**What is needed**
The stretch from the line with "2: 140000000 -> 100000000" through the line with "8: 560000000 -> 600000000" in the records below: write it out exactly, and nothing else.

**Supplied records**

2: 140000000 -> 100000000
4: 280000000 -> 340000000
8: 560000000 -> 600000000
==
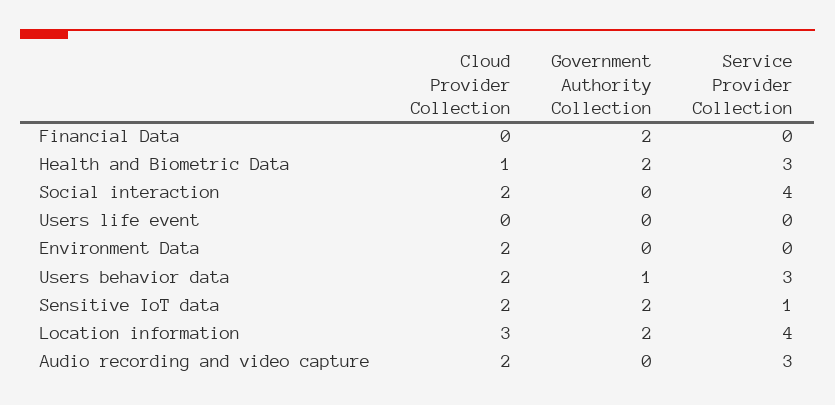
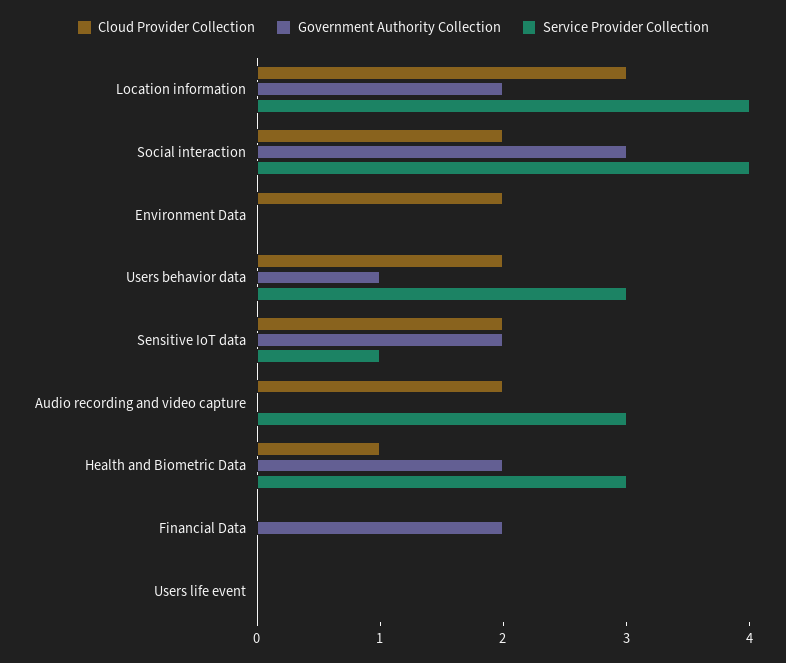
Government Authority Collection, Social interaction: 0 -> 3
--
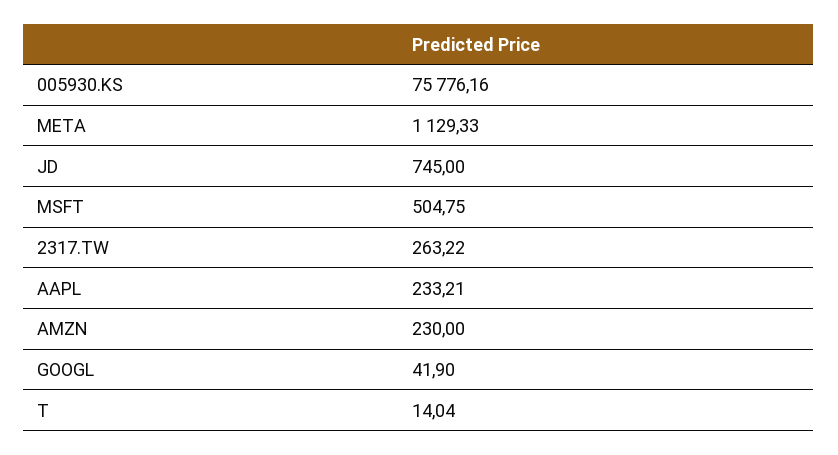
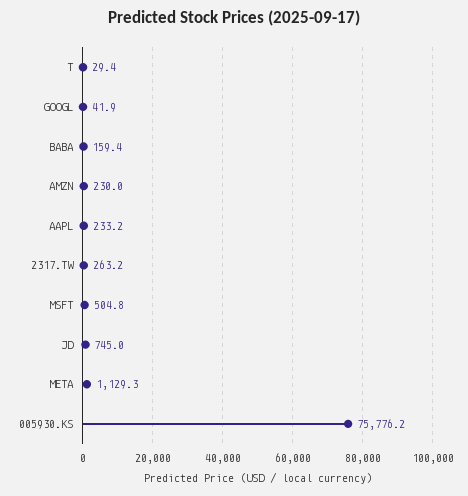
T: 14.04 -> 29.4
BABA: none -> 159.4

**Response area**
2: 140000000 -> 100000000
4: 280000000 -> 340000000
8: 560000000 -> 600000000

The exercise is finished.